Spare a thought for the car dealer waiting for the next customer to wander into a showroom choc-a-bloc with gleaming unsold saloons. Car sales last year were well down on 2017 – falling by almost 7% . Contrary to some of the more lurid headlines, though, this is not an economic cataclysm.
Not so long ago, the 2018 total for new registrations – just shy of 2.4m – would have been a cause for celebration. The number last year was similar to that in 2005 and 2006, the last years of strong economic growth before the financial crash.
There are some pretty obvious reasons for the decline in registrations. Fleet sales have been affected by the cautious approach to investment taken by companies while the outcome of Brexit remains uncertain.
Consumer spending has proved more resilient but has not been immune to Brexit doom and gloom. There has been a reluctance to commit to spending on big-ticket items – a tendency that has also affected the housing market.
But it’s more than politics. The scandal over hushed-up tests for diesel emissions was a bigger factor than Brexit in explaining last year’s sales dip, because it hit demand for new diesel models and made second-hand vehicles harder to shift.
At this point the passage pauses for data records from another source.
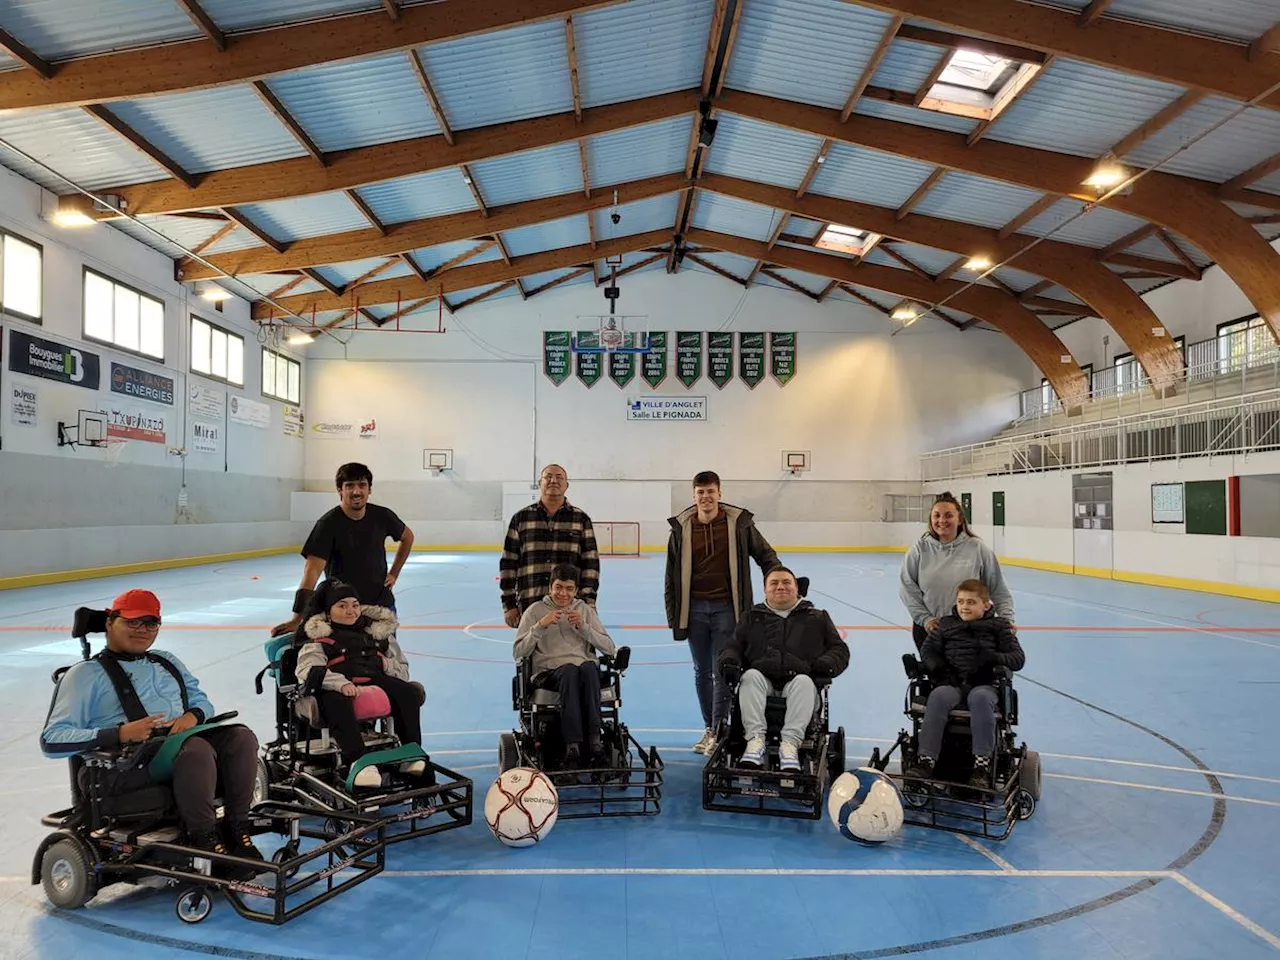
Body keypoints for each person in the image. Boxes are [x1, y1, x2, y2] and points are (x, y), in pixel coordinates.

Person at [41, 589, 263, 867]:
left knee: (240, 737)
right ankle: (203, 838)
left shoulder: (165, 661)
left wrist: (193, 715)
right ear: (110, 622)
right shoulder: (84, 674)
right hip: (123, 767)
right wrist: (119, 733)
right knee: (196, 749)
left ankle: (237, 827)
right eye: (132, 622)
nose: (142, 630)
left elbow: (200, 699)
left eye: (150, 623)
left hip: (175, 750)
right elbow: (52, 739)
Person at [665, 470, 779, 756]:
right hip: (694, 612)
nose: (706, 497)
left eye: (710, 492)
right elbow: (670, 577)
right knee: (701, 671)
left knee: (721, 671)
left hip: (728, 610)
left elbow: (766, 555)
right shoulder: (681, 529)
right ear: (694, 496)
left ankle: (719, 730)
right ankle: (709, 729)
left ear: (720, 494)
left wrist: (776, 582)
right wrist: (673, 616)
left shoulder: (739, 525)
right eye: (700, 492)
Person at [717, 567, 849, 771]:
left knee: (804, 682)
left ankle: (790, 744)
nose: (780, 587)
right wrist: (729, 661)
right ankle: (755, 741)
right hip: (762, 681)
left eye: (787, 582)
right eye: (774, 583)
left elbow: (839, 649)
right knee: (750, 677)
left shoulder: (817, 617)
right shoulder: (751, 617)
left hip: (799, 682)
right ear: (765, 590)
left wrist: (828, 663)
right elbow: (732, 647)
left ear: (797, 588)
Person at [295, 580, 424, 787]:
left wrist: (386, 663)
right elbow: (307, 670)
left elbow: (403, 670)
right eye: (342, 606)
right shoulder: (319, 639)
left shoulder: (378, 636)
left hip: (375, 678)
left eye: (355, 605)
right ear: (328, 612)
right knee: (337, 701)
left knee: (407, 692)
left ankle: (411, 754)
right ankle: (360, 762)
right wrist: (339, 683)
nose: (350, 611)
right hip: (338, 686)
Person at [908, 579, 1026, 788]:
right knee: (938, 697)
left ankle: (982, 766)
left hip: (984, 684)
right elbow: (928, 651)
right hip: (952, 682)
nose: (964, 607)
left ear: (986, 605)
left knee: (980, 699)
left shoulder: (999, 628)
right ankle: (926, 761)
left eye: (971, 602)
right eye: (961, 601)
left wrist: (993, 657)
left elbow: (1017, 659)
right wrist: (939, 668)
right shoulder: (946, 625)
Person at [274, 462, 414, 637]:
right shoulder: (327, 525)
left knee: (386, 660)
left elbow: (407, 537)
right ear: (340, 490)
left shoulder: (382, 516)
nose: (356, 491)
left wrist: (394, 573)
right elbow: (311, 572)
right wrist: (297, 619)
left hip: (381, 606)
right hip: (342, 610)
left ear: (369, 489)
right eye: (349, 486)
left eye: (362, 485)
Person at [513, 564, 617, 767]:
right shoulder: (535, 611)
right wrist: (540, 626)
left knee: (588, 668)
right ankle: (572, 747)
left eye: (569, 589)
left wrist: (584, 628)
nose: (563, 593)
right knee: (570, 671)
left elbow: (610, 648)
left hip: (582, 670)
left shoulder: (584, 610)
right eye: (558, 587)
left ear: (576, 590)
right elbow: (518, 652)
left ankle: (595, 742)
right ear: (550, 587)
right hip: (548, 672)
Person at [899, 491, 1014, 652]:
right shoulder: (919, 550)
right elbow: (907, 589)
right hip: (931, 630)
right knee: (936, 674)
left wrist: (1006, 619)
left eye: (948, 515)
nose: (941, 520)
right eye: (936, 515)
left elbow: (997, 588)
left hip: (970, 630)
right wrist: (925, 619)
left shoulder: (977, 548)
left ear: (959, 519)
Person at [500, 464, 600, 627]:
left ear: (566, 485)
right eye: (548, 477)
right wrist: (509, 605)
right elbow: (508, 563)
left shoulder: (581, 519)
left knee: (573, 651)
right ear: (540, 483)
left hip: (571, 607)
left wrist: (587, 603)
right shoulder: (521, 519)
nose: (553, 480)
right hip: (530, 602)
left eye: (559, 477)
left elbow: (591, 565)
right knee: (530, 650)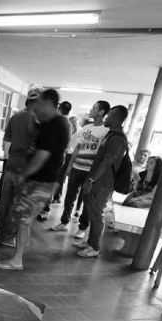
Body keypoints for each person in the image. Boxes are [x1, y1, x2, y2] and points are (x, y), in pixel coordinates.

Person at [0, 89, 70, 270]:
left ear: (47, 103)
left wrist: (24, 174)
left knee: (23, 219)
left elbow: (42, 156)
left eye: (39, 104)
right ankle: (18, 252)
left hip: (41, 182)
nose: (36, 109)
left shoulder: (55, 125)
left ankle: (17, 259)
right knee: (23, 219)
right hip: (42, 181)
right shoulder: (53, 124)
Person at [73, 106, 130, 258]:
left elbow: (107, 161)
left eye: (109, 115)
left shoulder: (117, 138)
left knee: (96, 213)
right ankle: (90, 241)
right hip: (97, 180)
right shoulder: (110, 135)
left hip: (103, 183)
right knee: (91, 211)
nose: (106, 118)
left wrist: (91, 179)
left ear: (117, 119)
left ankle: (94, 247)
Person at [49, 100, 110, 238]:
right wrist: (69, 166)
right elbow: (78, 147)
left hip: (90, 171)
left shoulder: (106, 130)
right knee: (70, 196)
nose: (91, 109)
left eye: (95, 108)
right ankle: (64, 222)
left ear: (101, 111)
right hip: (77, 167)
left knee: (87, 199)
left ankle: (82, 227)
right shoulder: (86, 128)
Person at [0, 87, 42, 244]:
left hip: (11, 164)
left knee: (6, 200)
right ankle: (9, 237)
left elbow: (7, 140)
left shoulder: (15, 117)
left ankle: (1, 231)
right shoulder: (39, 122)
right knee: (19, 204)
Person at [52, 101, 74, 203]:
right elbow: (68, 145)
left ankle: (45, 203)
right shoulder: (69, 125)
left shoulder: (56, 122)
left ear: (59, 108)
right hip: (61, 157)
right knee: (56, 179)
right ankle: (48, 203)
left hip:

There is a broader point here: consumers are getting more use out of products before changing them. The run-them-until-they-pack-up mentality has always applied to white goods in the kitchen – fridges and washing machines – but has now expanded to mobile phones and laptops, and perhaps cars as well. Motor manufacturers have accelerated this process by reliability and durability upgrades that mean the average car is better than it was two or three decades ago, so reducing the incentive to trade it in.
Make no mistake, this is good news at a time when the world is supposed to be getting more serious about the heightened risks of climate change. If the notion of what constitutes economic good news is that the number of new cars should go up each year, then we should rethink our definitions of success and failure.
In this context, Tuesday sees the launch by Diane Coyle, from the Bennett Institute at the University of Cambridge, of alternative metrics for gauging how well a country is faring, based around long-term sustainability rather than the ups and downs of GDP. To which the only logical response is: not before time.
Swing time
It’s not easy running an international organisation with Mr America First sitting in the White House, but even so the departure of Jim Yong Kim as president of the World Bank came as a shock. Kim is leaving more than three years before the end of his allotted tenure, leading inevitably to rumours of a clash with Donald Trump.
Not so, apparently. Kim has always got on well with Trump, even playing golf with him in the days before he beat Hillary Clinton in the 2016 race. The story is that Kim thought he had done most of what he had set out to do at the Bank when he arrived in 2012 – a big increase in the organisation’s capital, two replenishments of the fund that helps the poorest countries and the launch of new targets for poverty reduction and advances in human capital – and didn’t want to be a president who simply kept things ticking over.
In theory, Kim’s successor will be chosen by the “one, merit-based, transparent” procedure agreed by the Bank’s shareholders in 2012. In reality, Trump will expect to nominate an American for the job because the Europeans have always chosen one of their own to run the International Monetary Fund and the US has picked the president of the Bank.
This cosy arrangement has long been an anachronism. With Trump likely to choose someone for political reasons rather than an expertise or interest in development, it is now positively dangerous.